La dimension politique du document est enfin assumée. Il condamne « les sauveurs, les dictateurs et les putschistes » et appelle à la « construction communautaire et collective des luttes ». La messe s’inscrivait dans le cadre du Grito dos Excluídos, mobilisation organisée chaque année autour de la fête de l’indépendance brésilienne et à laquelle participent plusieurs organisations et pastorales catholiques.
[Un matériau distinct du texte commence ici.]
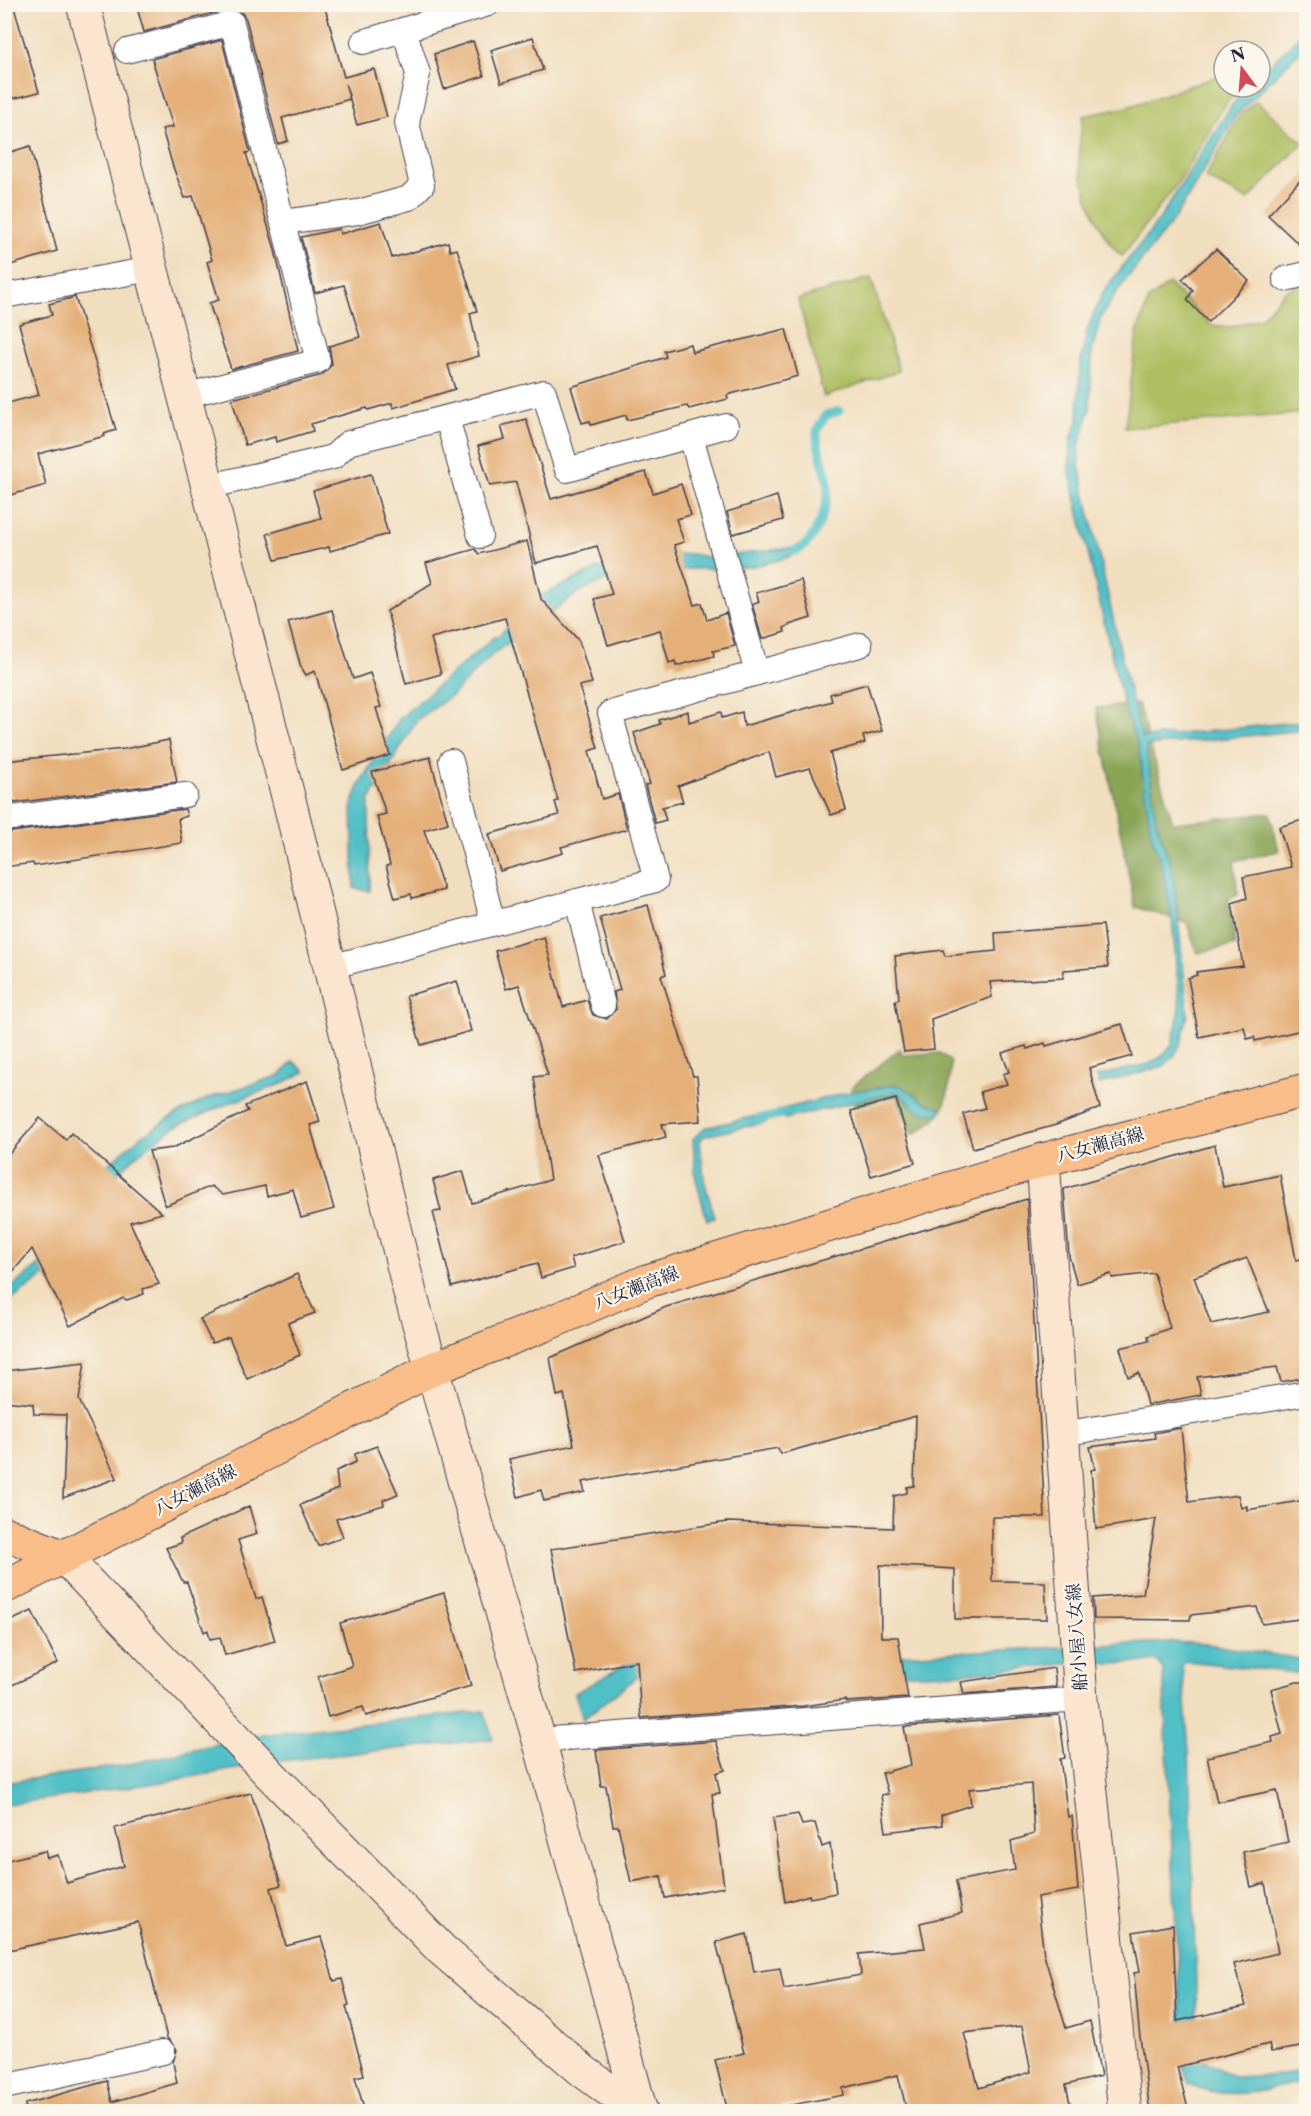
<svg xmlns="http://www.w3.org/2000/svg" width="1311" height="2116" font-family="'Libre Caslon Text','Noto Serif JP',serif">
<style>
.green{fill:#aebe61;stroke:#68704e;stroke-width:1.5}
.forest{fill:#8aa557;stroke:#566449;stroke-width:1.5}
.water{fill:#51bfc6;stroke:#3a7080;stroke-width:1.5}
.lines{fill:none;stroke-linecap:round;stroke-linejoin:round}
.stream{stroke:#51bfc6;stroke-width:9}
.building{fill:#e4af78;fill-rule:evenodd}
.street-casing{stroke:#413e4f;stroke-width:26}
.secondary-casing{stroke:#413e4f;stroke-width:35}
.primary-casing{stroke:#413e4f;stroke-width:35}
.street{stroke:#fff;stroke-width:24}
.secondary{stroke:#fce5cf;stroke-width:33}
.primary{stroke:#f8bd88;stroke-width:33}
.labels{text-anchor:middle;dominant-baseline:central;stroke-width:4.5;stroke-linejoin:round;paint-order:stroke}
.street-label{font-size:18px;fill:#22223b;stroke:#fbf7ec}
</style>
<rect width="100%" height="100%" fill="#fbf7ec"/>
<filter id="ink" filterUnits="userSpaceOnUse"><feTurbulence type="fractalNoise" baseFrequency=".0167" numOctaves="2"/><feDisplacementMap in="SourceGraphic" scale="12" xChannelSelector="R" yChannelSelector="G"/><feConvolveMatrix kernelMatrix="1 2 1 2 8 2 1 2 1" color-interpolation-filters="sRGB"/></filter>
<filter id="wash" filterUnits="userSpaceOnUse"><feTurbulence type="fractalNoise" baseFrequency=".008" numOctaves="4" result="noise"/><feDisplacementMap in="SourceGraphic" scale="24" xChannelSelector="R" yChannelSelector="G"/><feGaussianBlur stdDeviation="1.35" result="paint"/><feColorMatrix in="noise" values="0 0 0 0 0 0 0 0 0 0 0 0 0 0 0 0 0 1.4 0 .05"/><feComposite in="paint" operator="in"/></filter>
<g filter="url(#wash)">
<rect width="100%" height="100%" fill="#f1debf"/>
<g class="green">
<path d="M1221,75L1224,77V87H1241L1225,105L1177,184L1122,256C1100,239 1079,182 1079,154C1079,141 1082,128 1083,116L1125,108Z"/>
<path d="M1256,101L1303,143L1248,200L1205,178L1240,115Z"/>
<path d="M871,278L899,371L824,397L798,299Z"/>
<path d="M1306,282V413L1125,428L1137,333L1149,299L1169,284L1211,325L1231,327L1261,318L1285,291Z"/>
</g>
<g class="forest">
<path d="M1138,704L1173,823L1270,813L1279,851L1234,861L1238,895L1228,899L1235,945L1197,953L1187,923L1135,907L1096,708Z"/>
<path d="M900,1049L902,1055L940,1053L951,1062C947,1102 950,1113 912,1135L897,1096L854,1106L851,1088Z"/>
</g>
<g class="water">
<path d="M1306,29V45L1237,114L1176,217L1122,285L1101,317L1092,351L1090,409L1079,447V465L1129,690L1142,738L1306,721V730L1146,746L1156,821L1173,871L1188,1014L1181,1043L1174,1056L1164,1066L1099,1084L1097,1076L1149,1064L1160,1058L1172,1045L1180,1009L1178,984L1172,919L1163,870L1151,834L1138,745L1123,704L1069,470L1071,439L1078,421L1080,366L1087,330L1103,292L1159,220L1231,106L1248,87H1260V75Z"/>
<path d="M803,546L798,553L783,559L750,567L640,571L614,577L581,591L493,654L450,697L417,720L369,801L370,891L354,888L352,805L361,781L400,718L492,639L499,635L542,595L597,569L646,556L692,554L712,558Z"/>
<path d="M293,1061L305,1072L279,1085L224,1105L175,1127L138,1154L103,1186L51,1271L5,1305L4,1293L56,1252L91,1179L140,1137L175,1115L209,1098L281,1075Z"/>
<path d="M896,1085C912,1088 920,1105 941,1107L940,1114L919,1112L900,1094L895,1092L785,1119L781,1117L779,1110L850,1092Z"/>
<path d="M765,1114L768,1122L704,1136L700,1141L704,1180L715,1218L707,1220L696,1179L693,1139L704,1128Z"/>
<path d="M1171,1642L1207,1644L1306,1660V1672L1297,1673L1187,1661L1182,1663L1189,1753L1198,2057L1234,2077L1283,2075L1306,2068V2080C1267,2091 1228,2102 1189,2084L1183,2065L1163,1670L1158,1661L1111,1664L1088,1662L969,1673L910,1674L849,1669L676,1668L636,1678L583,1719L575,1693L625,1665L719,1649L895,1655Z"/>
<path d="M484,1711L493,1739L287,1760L157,1783L5,1805V1783L126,1765L251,1736Z"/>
</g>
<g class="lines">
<g class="stream">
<path d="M794,551C815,546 830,503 828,483C826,470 815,443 817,432C819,426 823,420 826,415L839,411"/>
<path d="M757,1120L790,1112"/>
</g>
</g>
<g id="blocks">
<g class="building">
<path d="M4,4H13L39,92L4,101Z"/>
<path d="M136,4H324L344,77L374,69L387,117L357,125L345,83L350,99L282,118L288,141L278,144L246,19L242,13L228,9L144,32Z"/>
<path d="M533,37L543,70L501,83L491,50Z"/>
<path d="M222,40L250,152L246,153L274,246L298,351L231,369L209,303L219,300L207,262L212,260L193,196L185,198L173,167L162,129L173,127L152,59Z"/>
<path d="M473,41L484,76L444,89L434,54Z"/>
<path d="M30,146L57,251L4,267V154Z"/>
<path d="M1306,174V251L1268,215Z"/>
<path d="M381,222L392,258L448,242L450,251L457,249L477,311L470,313L479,356L448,365L455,389L393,408L392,403L368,410L367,408L311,424L313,431L276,442L275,437L245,445L232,399L322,375L332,364L329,346L360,337L344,285L315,293L301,237L339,229L340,234Z"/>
<path d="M1216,249L1249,281L1208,322L1187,300L1193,290L1182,279Z"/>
<path d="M75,297L116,430L104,434L105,436L38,454L46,485L4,497V404L39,395L19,324L52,315L49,304Z"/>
<path d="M786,329L798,376L727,395L728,399L689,409L687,406L627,420L626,415L591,425L590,421L582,423L571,387L666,357L664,351L690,344L692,352Z"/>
<path d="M526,419L551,499L646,472L653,493L681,484L691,515L676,519L684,542L674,545L695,605L702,603L707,620L726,613L735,646L713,651L714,656L676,666L675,661L669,663L660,630L608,645L594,599L612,594L597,546L536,563L516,482L490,486L478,446L505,439L501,426Z"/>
<path d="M371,474L388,534L330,551L329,547L275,560L267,534L321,518L313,491Z"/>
<path d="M777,496L783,520L733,534L727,512Z"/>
<path d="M527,541L541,599L579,641L592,683L579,686L598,748L589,751L602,799L618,794L627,829L561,847L563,853L500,871L489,834L559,815L555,802L558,801L505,618L431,638L441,674L406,684L387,611L432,583L426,563L475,549L479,554Z"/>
<path d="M801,580L811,618L789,625L784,628L785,632L762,639L752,604L759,601L756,593Z"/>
<path d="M332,610L353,679L370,673L381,707L376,708L390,755L343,770L315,671L306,675L301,667L288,622Z"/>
<path d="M867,684L882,731L863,736L865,743L830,753L846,810L831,815L810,768L776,777L769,752L678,786L683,802L662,807L666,820L655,823L645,785L650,784L634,733L660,724L659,720L688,711L689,722L721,712L722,718L742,712L744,726L832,701L830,694Z"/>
<path d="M169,740L177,782L14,803L4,773V761L124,749Z"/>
<path d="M430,757L448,823L424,830L444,890L412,898L411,894L395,898L386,866L390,865L377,816L386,814L372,772Z"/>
<path d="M185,809L187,816L178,819L182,843L34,866L33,863L4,867V833Z"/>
<path d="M1306,819V1029L1255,1041L1254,1037L1247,1039L1244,1027L1199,1037L1188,978L1197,975L1196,972L1243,966L1232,903L1247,898L1243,877L1291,867L1279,827Z"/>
<path d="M648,905L666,974L661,976L693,1076H697L701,1121L662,1124L666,1137L599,1155L625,1241L571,1258L574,1268L541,1278L537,1263L452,1287L433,1212L441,1211L433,1180L463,1171L472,1203L550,1180L534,1077L548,1075L519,985L506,989L495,951L544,937L563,1007L587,1000L593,1015L607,1019L616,1009L614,992L620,990L600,918Z"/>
<path d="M1103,925L1108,967L1064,970L1063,978L990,982L992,997L931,1019L934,1049L904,1052L895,1001L899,999L895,956L943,950L945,956L996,951L995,933Z"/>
<path d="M457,981L471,1031L421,1045L406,996Z"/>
<path d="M1122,1024L1132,1056L1089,1068L1100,1108L1056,1125L973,1148L963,1114L985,1108L980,1092L1007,1084L1003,1074L1009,1072L1002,1053L1026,1046L1027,1049L1045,1043L1046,1046Z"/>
<path d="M307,1081L320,1122L310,1125L334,1209L301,1218L293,1189L267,1196L265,1186L223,1195L211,1186L165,1206L149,1151L173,1148L248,1111L245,1106Z"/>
<path d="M896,1099L915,1163L871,1176L851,1111Z"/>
<path d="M40,1118L66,1140L71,1133L162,1213L130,1222L159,1284L143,1289L144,1294L127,1300L123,1298L70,1326L32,1249L4,1282V1160Z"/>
<path d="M1215,1145L1223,1187L1280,1175L1296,1260L1306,1258V1377L1281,1382L1277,1367L1197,1377L1201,1395L1147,1405L1139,1373L1128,1377L1120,1348L1149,1341L1148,1336L1170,1328L1154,1273L1112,1278L1111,1274L1077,1284L1069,1256L1064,1189ZM1247,1258L1269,1312L1211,1324L1194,1277Z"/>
<path d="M1027,1199L1045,1517H992V1581L1045,1582L1047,1619H955V1569L880,1565L881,1637H898L908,1698L846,1702L845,1700L803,1706L641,1718L637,1661L576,1673L551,1549L727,1522L893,1528L894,1496L907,1493V1487L914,1486L916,1416L780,1454L778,1448L582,1482L585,1492L544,1501L541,1490L518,1497L509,1459L574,1445L564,1394L557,1396L550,1358L666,1307Z"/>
<path d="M297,1274L315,1313L288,1323L300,1355L247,1379L229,1337L212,1343L200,1319Z"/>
<path d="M85,1362L79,1400L117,1478L63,1498L66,1415L34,1414L33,1404L4,1401V1371Z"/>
<path d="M1181,1428L1189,1502L1238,1495L1241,1508L1247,1506V1510L1306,1500V1618L1262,1624L1257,1607L1191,1615L1190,1620L1094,1619L1093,1598L1143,1594L1156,1519L1096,1529L1091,1470L1095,1469L1090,1447L1155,1438L1154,1433Z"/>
<path d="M377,1446L398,1494L383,1500L384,1505L336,1519L343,1537L318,1546L300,1505L338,1489L336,1471L356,1462L355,1454Z"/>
<path d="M249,1506L257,1534L238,1540L256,1599L262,1597L275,1641L225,1655L220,1637L210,1639L208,1630L204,1632L187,1582H183L166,1548L181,1543L180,1538Z"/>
<path d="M444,1593L471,1686L366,1716L363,1707L328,1717L318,1677L352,1666L340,1623Z"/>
<path d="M32,1611L58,1663L4,1689V1624Z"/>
<path d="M1054,1668L1056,1687L964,1694L961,1682Z"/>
<path d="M1297,1682H1306V2046L1271,2052L1269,2044L1177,2067L1189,2112H1150L1139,2029L1134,1973L1140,1972L1133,1932L1173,1925L1177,2021L1246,2006L1234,1964L1278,1953L1265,1883L1251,1887L1243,1852L1288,1842L1277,1790L1217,1802L1207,1757L1273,1742L1272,1737L1282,1734L1271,1689Z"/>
<path d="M1059,1715L1065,1758L1060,1759L1068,1817L1072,1816L1078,1890L1037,1897L1044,1955L1066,2028L1090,2021L1101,2076L1066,2085L1072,2112H907L898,2075L843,2088L844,2095L770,2109V2112H728L715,2060L744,2053L716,1942L747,1934L754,1972L780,1968L784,1989L861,1975L859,1954L925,1948L920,1923L962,1913L956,1881L1015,1870L1011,1841L1034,1834L1031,1784L969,1789L971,1805L941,1815L942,1825L886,1832L881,1795L888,1794L882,1773L911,1765L904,1727ZM1022,2026L1031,2072L979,2088L964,2033Z"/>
<path d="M716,1741L725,1770L716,1773L720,1793L712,1794L724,1887L665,1898L661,1876L631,1882L618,1826H613L606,1786H601L596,1750Z"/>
<path d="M251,1793L281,1885L271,1888L286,1946L321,1937L334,1981L342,1979L349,2005L346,2006L364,2075L355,2077L365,2112H26L25,2104L107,2081L112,2102L177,2083L173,2062L177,2050L167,2038L138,1922L4,1951V1861L45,1851L47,1858L58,1855L67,1883L124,1866L115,1828Z"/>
<path d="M798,1814L802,1825L815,1823L822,1847L830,1844L836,1893L810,1898L809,1895L785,1902L773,1818Z"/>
</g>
</g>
</g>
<g filter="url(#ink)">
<use href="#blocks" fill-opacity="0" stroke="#413e4f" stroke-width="1.5"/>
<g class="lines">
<defs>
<g id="street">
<path d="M363,42L488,4"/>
<path d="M127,51L232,23L318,361L184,396"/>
<path d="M283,222L358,212L409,198L422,185L407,123L418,74L404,30"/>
<path d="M1285,279L1306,274"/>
<path d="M4,296L151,269"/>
<path d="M447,418L480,536"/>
<path d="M691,436L757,673"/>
<path d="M207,487L333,457L348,443L544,392L567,470L726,426"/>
<path d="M451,761L493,923"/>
<path d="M4,819L185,795"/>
<path d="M577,901L603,1005"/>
<path d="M330,967L656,880L610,713L860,645"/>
<path d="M1062,1434L1306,1393"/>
<path d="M539,1740L1081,1699"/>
<path d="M4,2087L163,2052"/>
</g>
<g id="secondary">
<path d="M83,4L290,804L410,1293L539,1740L641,2112"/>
<path d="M1043,1160L1081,1699L1125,2112"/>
<path d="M64,1557L270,1774L442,1950L583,2071L639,2112"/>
</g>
<g id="primary">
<path d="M4,1533L64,1557"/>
<path d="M4,1587L432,1369L542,1326L647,1281L1043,1160L1306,1090"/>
</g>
</defs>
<use href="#street" class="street-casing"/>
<use href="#secondary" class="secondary-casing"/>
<use href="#primary" class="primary-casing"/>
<use href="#street" class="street"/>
<use href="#secondary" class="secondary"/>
<use href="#primary" class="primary"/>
</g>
</g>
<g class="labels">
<g class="street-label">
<text transform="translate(1100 1145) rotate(-15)">八女瀬高線</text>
<text transform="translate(636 1288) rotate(-21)">八女瀬高線</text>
<text transform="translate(195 1490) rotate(-27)">八女瀬高線</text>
<text transform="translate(1077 1637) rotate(-94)">船小屋八女線</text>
</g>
</g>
<rect width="1311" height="2116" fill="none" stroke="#fbf7ec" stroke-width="24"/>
<g transform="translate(1242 69) rotate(344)"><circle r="28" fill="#fbf7ec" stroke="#a4a2a5" stroke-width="1.5"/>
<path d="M0-4.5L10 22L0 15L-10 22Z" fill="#d1495b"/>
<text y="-9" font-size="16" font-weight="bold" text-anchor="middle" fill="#22223b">N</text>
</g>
</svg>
Surtout, ce « credo » n’est pas né en 2026. Il circulait déjà en 2016 et était attribué aux jeunes des Communautés ecclésiales de base (CEBs) du Brésil, du Paraguay, de Bolivie, d’Argentine, du Mexique et d’Équateur. Le texte publié en septembre 2016
Dès lors, la question demeure : comment un texte récusant explicitement l’Église « hiérarchique », revendiquant une société « sans normes pour aimer » et invoquant un « Dieu/Déesse » a-t-il pu être introduit et proclamé au cours d’une messe catholique présidée par un évêque ?
Car la liturgie n’est pas le lieu où l’Église invente un nouveau credo adapté aux combats politiques ou sociétaux du moment. Elle est précisément le lieu où elle reçoit, célèbre et transmet une foi qui la précède.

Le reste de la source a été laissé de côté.